Die US-amerikanische Cybersecurity-Firma Trellix ist Anfang Mai Opfer eines Cyberangriffs geworden, der es Angreifern ermöglichte, in ihr Quellcode-Repository einzudringen. Das Unternehmen bestätigte den Vorfall am 1. Mai und teilte mit, dass es unmittelbar nach Entdeckung des Vorfalls mit führenden Forensik-Unternehmen und den Strafverfolgungsbehörden zusammenarbeitete. Nach eigenen Angaben gebe es derzeit keine Hinweise darauf, dass der Quellcode bereits in die Vertriebskette gelangt sei oder dass Systeme damit ausgenutzt wurden.

Die Ransomware-Gruppe RansomHouse übernahm nun öffentlich Verantwortung für den Angriff und veröffentlichte Screenshots als Beweis. Nach Aussagen der Cyberkriminellen soll die Intrusion bereits am 17. April stattgefunden haben und mit einer Datenverschlüsselung einhergegangen sein. Die Gruppe hatte Zugriff auf das Appliance-Management-System von Trellix, wie aus den geleakten Bildern hervorgeht.

Trellix beschäftigt rund 3.500 Mitarbeiter und betreut weltweit über 53.000 Kunden in 185 Ländern. Das Unternehmen zählt zu den vertrauensten Namen im Cybersecurity-Bereich und arbeitet mit zahlreichen Fortune-100-Unternehmen zusammen.

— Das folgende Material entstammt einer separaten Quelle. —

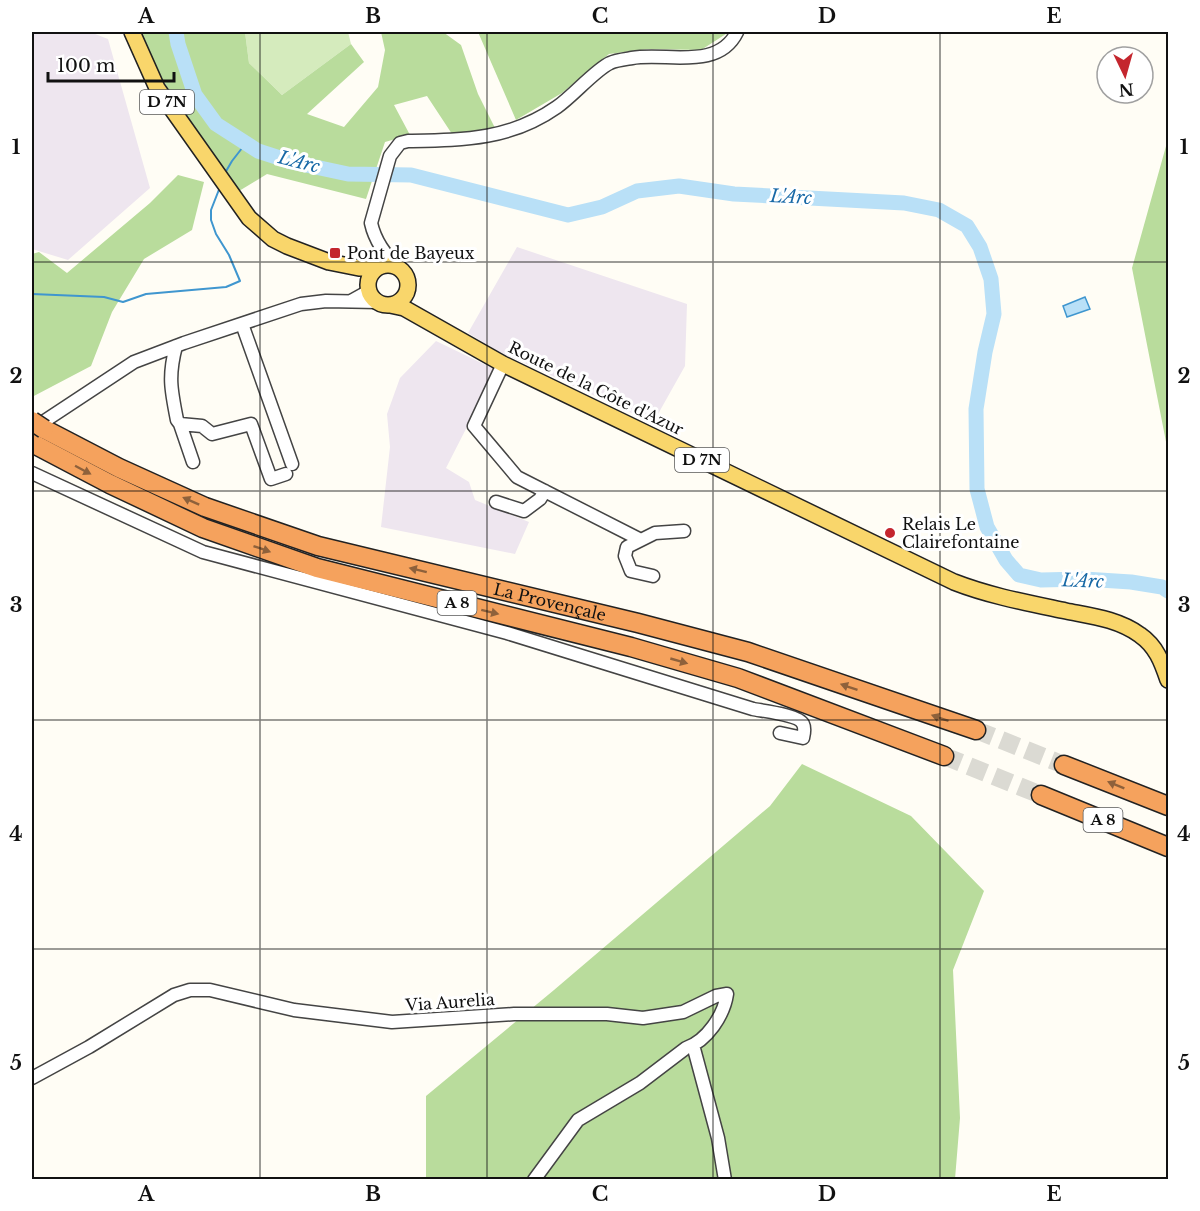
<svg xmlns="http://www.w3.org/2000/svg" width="1200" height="1211" font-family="'Libre Baskerville',serif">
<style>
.industrial{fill:#eee6ef}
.green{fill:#d5ebbd}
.forest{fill:#b9dc9c}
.water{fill:#b9e0f7;stroke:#3f96cf;stroke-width:1.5}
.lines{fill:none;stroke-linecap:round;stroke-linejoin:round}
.stream{stroke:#3f96cf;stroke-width:2}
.river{stroke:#b9e0f7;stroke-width:15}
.highway-tunnel{stroke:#dbdad3;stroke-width:18;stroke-dasharray:18 9;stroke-linecap:butt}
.minor-casing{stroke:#444;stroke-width:15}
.major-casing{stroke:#222;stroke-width:18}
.highway-casing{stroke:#222;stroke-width:21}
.minor{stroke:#fff;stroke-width:12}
.major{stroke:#f9d66b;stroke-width:15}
.highway{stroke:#f5a25d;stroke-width:18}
.highway-bridge-casing{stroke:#222;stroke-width:21;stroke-linecap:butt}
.highway-bridge{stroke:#f5a25d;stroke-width:18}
.oneway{fill:#8e613b}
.grid{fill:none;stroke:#111;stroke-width:1.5;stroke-opacity:0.55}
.poi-dot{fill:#c4262e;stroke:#fff;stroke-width:2}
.labels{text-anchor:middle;stroke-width:6;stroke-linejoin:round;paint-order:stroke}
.shield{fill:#fff;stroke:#585858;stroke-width:1.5}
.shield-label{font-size:15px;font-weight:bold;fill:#111}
.poi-label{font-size:16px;fill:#111;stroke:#fff;text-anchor:start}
.street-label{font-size:16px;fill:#111;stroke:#fff}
.water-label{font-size:18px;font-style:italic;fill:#1768a6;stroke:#fff}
.neatline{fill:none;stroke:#111;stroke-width:2}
.grid-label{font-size:20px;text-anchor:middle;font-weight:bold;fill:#111}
</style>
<rect width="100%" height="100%" fill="#fffdf5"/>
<path class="industrial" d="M32,32H90L108,39L150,188L68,260L32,249Z
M517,247L687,304L685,366L653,423L496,350L468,333Z
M436,341L496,370L446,468L469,482L475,500L529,522L515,554L381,527L390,447L387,414L400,378Z"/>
<path class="green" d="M245,32H348L351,44L282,95L249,63Z"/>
<path class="forest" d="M141,32H245L249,63L282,95L351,44L364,62L307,114L344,127L378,87L385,50L381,32H443L461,45L478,94L496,130L452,134L427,96L394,105L410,135L385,142L366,199L267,174L239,191L159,75Z
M478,32H729L701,50L648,49L609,54L562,93L516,120Z
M1168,139V452L1132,268Z
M178,175L204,182L192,230L144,259L112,312L91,366L32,397V254L39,252L67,273L150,203Z
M802,764L911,816L984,891L953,970L960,1118L955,1179L426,1180V1096L554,990L770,806Z"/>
<path class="water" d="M1085,297L1090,309L1067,317L1063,306Z"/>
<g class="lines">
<path class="stream" d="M225,173L232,161L246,143
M32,294L104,297L123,302L146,294L226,287L240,281L229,255L216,234L211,220V210L220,187"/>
<path class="river" d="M176,32L178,44L195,95L216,124L258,151L292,162L348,174L411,175L568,215L602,207L637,191L679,186L734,194L904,203L939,210L967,226L980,247L991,279L994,314L985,352L976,409L977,489L987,527L1006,560L1019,575L1041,580L1084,579L1131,582L1162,587L1168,591"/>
<path class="highway-tunnel" d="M976,730L1064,765
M944,756L1041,795"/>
<g class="minor-casing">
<path id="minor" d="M397,267C385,254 375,241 371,223L390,156L400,143L408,141C464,140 510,140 557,107C573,96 595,70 610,63C616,60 626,59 632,58C666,52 718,71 737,32
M351,301L369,291
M242,324L292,464
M176,346C168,376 171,390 177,420L180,424L202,426L212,434L251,424L271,479L286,474
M503,364L474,426L517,477L641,540
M180,424L193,462
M34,428L134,362L184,343L301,304L326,301L378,302
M32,473L203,552L507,633L753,709C763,711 799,715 803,724C805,728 804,734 803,738L780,733
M496,502L524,511L540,499L545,491
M653,576L631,571L625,556L627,547L655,533L684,531
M693,1045L718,1138L725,1180
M32,1078L89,1047L174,995L190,990H210L294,1010L392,1022L514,1014H607L643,1018L683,1012L716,996L727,994C724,1015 707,1041 686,1048L640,1083L578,1120L534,1180"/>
</g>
<g class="major-casing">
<path id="major" d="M132,32L157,88L249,218L273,239L287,246L329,262L359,268H377
M368 285a20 20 0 1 1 40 0a20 20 0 1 1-40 0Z
M390,305L404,308L503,364L954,582C990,596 1028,603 1066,611C1091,616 1118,619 1140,635C1156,646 1162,662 1168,680"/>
</g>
<g class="highway-casing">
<g id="highway">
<path id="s1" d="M44,429L119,468L205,507L318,546L638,623L748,652L976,730"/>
<path d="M32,443L110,484L203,528L317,568L631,647L738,678L944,756"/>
<path d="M1064,765L1168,806"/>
<path d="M1041,795L1168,847"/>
</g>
</g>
<use href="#minor" class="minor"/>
<use href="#major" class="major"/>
<use href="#highway" class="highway"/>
<g class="highway-bridge-casing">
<path id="highway-bridge" d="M32,421L44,429"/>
</g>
<use href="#highway-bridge" class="highway-bridge"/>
</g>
<defs><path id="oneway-solid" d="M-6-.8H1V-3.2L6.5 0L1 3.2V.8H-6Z" transform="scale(1.5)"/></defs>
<g class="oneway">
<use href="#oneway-solid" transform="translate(83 470) rotate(28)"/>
<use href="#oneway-solid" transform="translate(191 501) rotate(-156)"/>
<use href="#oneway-solid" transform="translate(262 549) rotate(19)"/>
<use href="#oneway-solid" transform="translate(418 570) rotate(-166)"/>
<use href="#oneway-solid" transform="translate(490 612) rotate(14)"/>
<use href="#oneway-solid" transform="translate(679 661) rotate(16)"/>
<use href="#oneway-solid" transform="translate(849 687) rotate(-161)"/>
<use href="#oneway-solid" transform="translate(940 718) rotate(-161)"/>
<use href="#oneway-solid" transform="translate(1116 785) rotate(-158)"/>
</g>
<path class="grid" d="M260,32V1180M487,32V1180M713,32V1180M940,32V1180M32,262H1168M32,491H1168M32,720H1168M32,949H1168"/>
<g class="poi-dot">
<rect x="329" y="247" width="12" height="12" rx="3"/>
<circle cx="890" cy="533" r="6"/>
</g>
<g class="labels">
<g class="shield">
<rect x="140" y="90" width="54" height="24" rx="4.5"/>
<rect x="675" y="448" width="54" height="24" rx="4.5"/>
<rect x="437.5" y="591" width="39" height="24" rx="4.5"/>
<rect x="1083.5" y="808" width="39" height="24" rx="4.5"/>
</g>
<g class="shield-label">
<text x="167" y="107">D 7N</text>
<text x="702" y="465">D 7N</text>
<text x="457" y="608">A 8</text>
<text x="1103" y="825">A 8</text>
</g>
<g class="poi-label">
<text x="347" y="259">Pont de Bayeux</text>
<text x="902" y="530">Relais Le<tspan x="902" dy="18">Clairefontaine</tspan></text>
</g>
<g class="street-label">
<text transform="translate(596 388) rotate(26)" y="6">Route de la Côte d'Azur</text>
<text dy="6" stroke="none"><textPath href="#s1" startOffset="537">La Provençale</textPath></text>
<text transform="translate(450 1002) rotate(-4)" y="6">Via Aurelia</text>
</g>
<g class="water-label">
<text transform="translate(299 162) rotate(14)" y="6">L'Arc</text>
<text transform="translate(791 197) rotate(3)" y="6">L'Arc</text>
<text transform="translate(1083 581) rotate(2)" y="6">L'Arc</text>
</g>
</g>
<rect width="1200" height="1211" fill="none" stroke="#ffffff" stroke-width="66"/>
<g transform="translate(1125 75) rotate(175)"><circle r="28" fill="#ffffff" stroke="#a0a0a0" stroke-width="1.5"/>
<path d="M0-4.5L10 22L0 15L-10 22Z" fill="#c4262e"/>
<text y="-9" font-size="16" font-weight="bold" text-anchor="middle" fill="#111111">N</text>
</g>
<path d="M48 72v9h126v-9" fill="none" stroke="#111111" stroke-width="3"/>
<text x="57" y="72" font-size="18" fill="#111111" stroke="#ffffff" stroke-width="4.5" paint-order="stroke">100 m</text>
<rect x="33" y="33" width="1134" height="1145" class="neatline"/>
<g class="grid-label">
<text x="146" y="23">A</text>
<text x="373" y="23">B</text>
<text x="600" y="23">C</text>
<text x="827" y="23">D</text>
<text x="1054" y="23">E</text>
<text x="16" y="154">1</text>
<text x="1184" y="154">1</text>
<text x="16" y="383">2</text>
<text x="1184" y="383">2</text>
<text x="16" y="612">3</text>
<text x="1184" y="612">3</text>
<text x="16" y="841">4</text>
<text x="1184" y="841">4</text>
<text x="16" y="1070">5</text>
<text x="1184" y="1070">5</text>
<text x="146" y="1201">A</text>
<text x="373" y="1201">B</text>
<text x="600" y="1201">C</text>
<text x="827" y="1201">D</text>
<text x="1054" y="1201">E</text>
</g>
</svg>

Ein Quellcode-Leak könnte langfristig erhebliche Sicherheitsimplikationen haben, da Angreifer damit Schwachstellen in Trellix-Produkten identifizieren könnten.

RansomHouse ist kein unbekanntes Phänomen in der Cybercrime-Szene. Die Gruppe wurde 2022 gegründet und operiert als Datenerpressungs-Operation, bei der gestohlene Informationen auf darkweb-Portalen gelistet und verkauft oder geleakt werden. Im Laufe der Zeit hat RansomHouse ihr Arsenal erweitert – unter anderem mit Verschlüsselungs-Tools wie “Mario”, das eine Doppel-Verschlüsselung mit zwei Schlüsseln durchführt, und “MrAgent”, das die automatisierte Bereitstellung von Verschlüsselern auf VMware-ESXi-Hypervisoren ermöglicht.

Ein prominentes früheres Opfer der Gruppe war das japanische E-Commerce-Unternehmen Askul Corporation, von dem RansomHouse 740.000 Kundendatensätze und weitere sensible Informationen stahl. Trellix’ Untersuchung wird fortgesetzt, und das Unternehmen kündigte an, sobald weitere Details verfügbar sind, diese zu kommunizieren.